━━━━━ Exercise passage

NEK8 is highly expressed in the thyroid, adrenal gland, and skin and at lower levels in the spleen, colon, and uterus; NEK8 was not expressed in any other tissues examined (10). NEK8 localizes to the proximal segment of primary cilia of collecting tubules and collecting ducts, but NEK8 was not detected in cilia of proximal tubules, instead localizing to the cytoplasm (11). NEK8 also localizes to the nucleus (9).

Background
Figure 14. Primary cilia structure and function. NEK8 is a ciliary kinase that functions during organogenesis to promote renal and cardiovascular development as well as left-right patterning. Primary cilia sense extracelluar stimuli and relay them to the cytoplasm to initiate cell cycle regulation, cytoskeleton development, and various cell-survival pathways. Cation channels composed of the polycystin proteins Pc1 and Pc2 in the ciliary membrane sense mechanical stress, while receptors such as the platelet-derived growth factor receptor α (Pdgfrα) sense extracellular ligands. Members of the nephronophthisis protein family [Nphp, inversin (Invs)] and proteins associated with Bardet-Biedl syndrome (BBS) process and transfer signaling information to the cell. The primary cilia-associated signals activate several signaling pathways, including the hedgehog, canonical Wnt, and non-canonical Wnt/planar cell polarity (PCP) pathways. Abbreviations: Dvl1, dishevelled; Nek8, NIMA-related kinase 8; Ofd1, oral-facial-digital type 1 protein; Pcm1, pericentriolar material protein 1. Figure and legend adapted from Bisgrove and Yost (2006). This image is interactive. Click on the image to view other mutations found in the structure. Click on each mutation for more information.

Eleven members of the NEK family of kinases have been identified to date (12). The NEK kinases have diverse functions including roles in ciliary development (NEK1 and NEK8) (13;14), regulation of the centrosome (NEK2 and NEK7 [see the record for Cuties]) (15), control of mitotic spindle formation (NEK9, Nercc1, and NEK7) (16), regulation of mitosis (NEK6 and NEK7) (17;18), and NLRP3 inflammasome function (NEK7) (19).

━━━━━━━━━━
━━━━━ The data

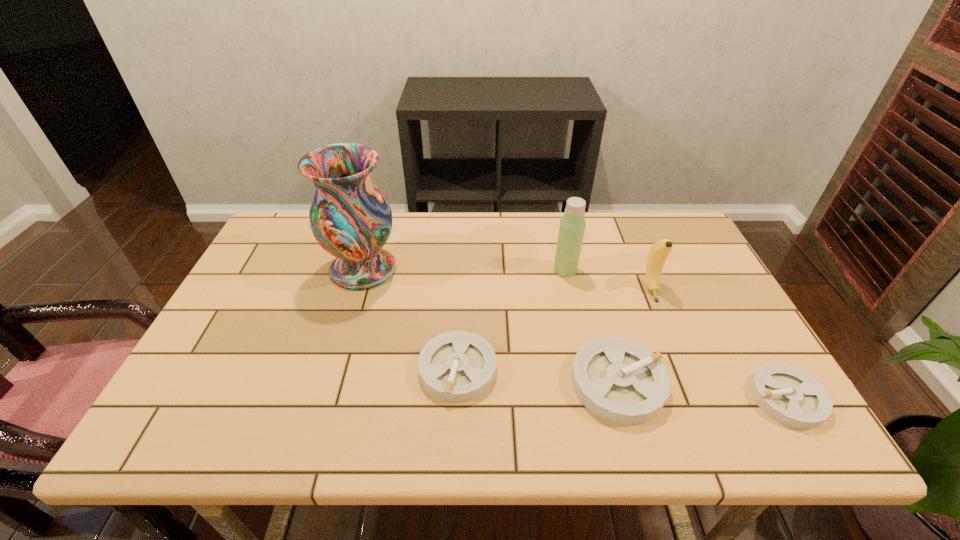
You are a GUI agent. You are given a task and a screenshot of the screen. Output one action in this format:
    pyautogui.click(x=<x>, y=<y>)
    Task: Click on the vacant space that is in between the shortest object and the thermos bottle
    
    Given the screenshot: What is the action you would take?
    pyautogui.click(x=676, y=334)

At what (x,y) coordinates should I click in order to perform the action: click on empty space that is in between the banana and the rightmost object. Please return your answer as a coordinate pair (x, y). Image resolution: width=960 pixels, height=540 pixels. Looking at the image, I should click on (719, 344).

Where is `vacant space that's between the rightmost object and the thermos bottle`? This screenshot has height=540, width=960. vacant space that's between the rightmost object and the thermos bottle is located at coordinates point(676,334).

This screenshot has width=960, height=540. I want to click on vacant area that lies between the third tallest object and the rightmost object, so click(x=719, y=344).

Select which object is the third closest to the second ashtray from right to left. Please provide its 2D coordinates. Your answer should be formatted as a tuple, i.e. [(x, y)], where the tuple contains the x and y coordinates of a point satisfying the conditions above.

[(789, 395)]

You are a GUI agent. You are given a task and a screenshot of the screen. Output one action in this format:
    pyautogui.click(x=<x>, y=<y>)
    Task: Click on the object that stands as the fifth closest to the second tallest object
    The height and width of the screenshot is (540, 960).
    Given the screenshot: What is the action you would take?
    pyautogui.click(x=789, y=395)

Select which ashtray is the second closest to the fourth shortest object. Please provide its 2D coordinates. Your answer should be formatted as a tuple, i.e. [(x, y)], where the tuple contains the x and y coordinates of a point satisfying the conditions above.

[(789, 395)]

Locate an element on the screen. ashtray that is the closest to the second tallest object is located at coordinates (621, 381).

Where is `vacant space that satisfies the following two spatial constraints: 1. from the stem of the third tallest object; 2. on the left side of the shortest ashtray`? Image resolution: width=960 pixels, height=540 pixels. vacant space that satisfies the following two spatial constraints: 1. from the stem of the third tallest object; 2. on the left side of the shortest ashtray is located at coordinates (696, 399).

You are a GUI agent. You are given a task and a screenshot of the screen. Output one action in this format:
    pyautogui.click(x=<x>, y=<y>)
    Task: Click on the free space that satisfies the following two spatial constraints: 1. on the front side of the leftmost object; 2. on the left side of the shortest ashtray
    The image size is (960, 540).
    Given the screenshot: What is the action you would take?
    pyautogui.click(x=324, y=399)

━━━━━━━━━━

• _Assignment_:
Please translate this sentence from the NEK8 passage into Spanish: "Eleven members of the NEK family of kinases have been identified to date (12)."

• _Your solution_:
Hasta la fecha se han identificado once miembros de la familia de cinasas NEK (12).